[Python-Dev] We should be using a tool for code reviews

Guido van Rossum guido at python.org
Wed Sep 29 21:03:15 CEST 2010


On Wed, Sep 29, 2010 at 11:47 AM, Brett Cannon <brett at python.org> wrote:
> On Wed, Sep 29, 2010 at 11:41, Antoine Pitrou <solipsis at pitrou.net> wrote:
>> On Wed, 29 Sep 2010 11:32:19 -0700
>> Guido van Rossum <guido at python.org> wrote:
>>> I would like to recommend that the Python core developers start using
>>> a code review tool such as Rietveld or Reviewboard. I don't really
>>> care which tool we use (I'm sure there are plenty of pros and cons to
>>> each) but I do think we should get out of the stone age and start
>>> using a tool for the majority of our code reviews.
>>
>> He, several of us would like it too (although for short patches it
>> doesn't really make a difference), but what's missing is some kind of
>> Roundup integration. Something as trivial as a "start review" button in
>> front of every uploaded patch file would do the trick; it has been
>> suggested several times already, but what's needed is someone to write
>> the code :)
>
> The other option (as discussed on Buzz) is to add Rietveld's upload.py
> to Misc/

A problem with that is that we regularly make matching improvements to
upload.py and the server-side code it talks to. While we tend to be
conservative in these changes (because we don't control what version
of upload.py people use) it would be a pain to maintain backwards
compatibility with a version that was distributed in Misc/ two years
ago -- that's kind of outside our horizon.
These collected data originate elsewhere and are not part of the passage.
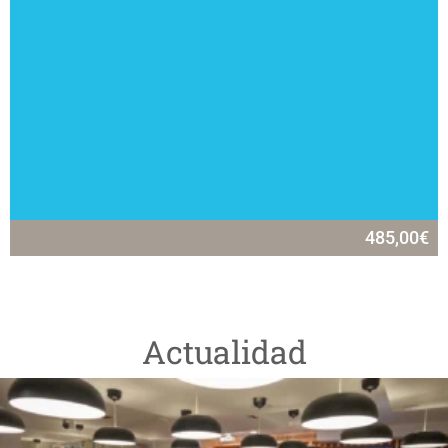
485,00
€
Actualidad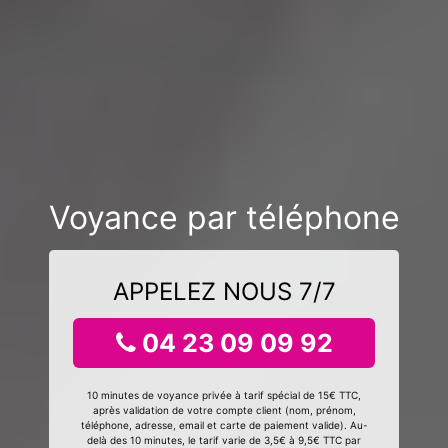
Voyance par téléphone
APPELEZ NOUS 7/7
04 23 09 09 92
10 minutes de voyance privée à tarif spécial de 15€ TTC,
après validation de votre compte client (nom, prénom,
téléphone, adresse, email et carte de paiement valide). Au-
delà des 10 minutes, le tarif varie de 3,5€ à 9,5€ TTC par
Maybe the upload.py script distributed could just download the most
current version from codereview.appspot.com/static/upload.py -- that
URL is easy enough to keep stable.

> and tell people to use that to submit the patch. Then we
> simply say to the person submitting the patch, "upload it to Rietveld
> and paste in the link" or simply require it upfront to encourage
> people to do the upload in the first place. This would let usage to
> move forward until we get that "start review" button (wasn't Ezio
> looking into it?).

Yeah, but it would still not work if they are working in an unpacked
tarball -- upload.py requires that you have a VCS checkout of some
sort (though it supports SVN, Hg, Git and Bzr).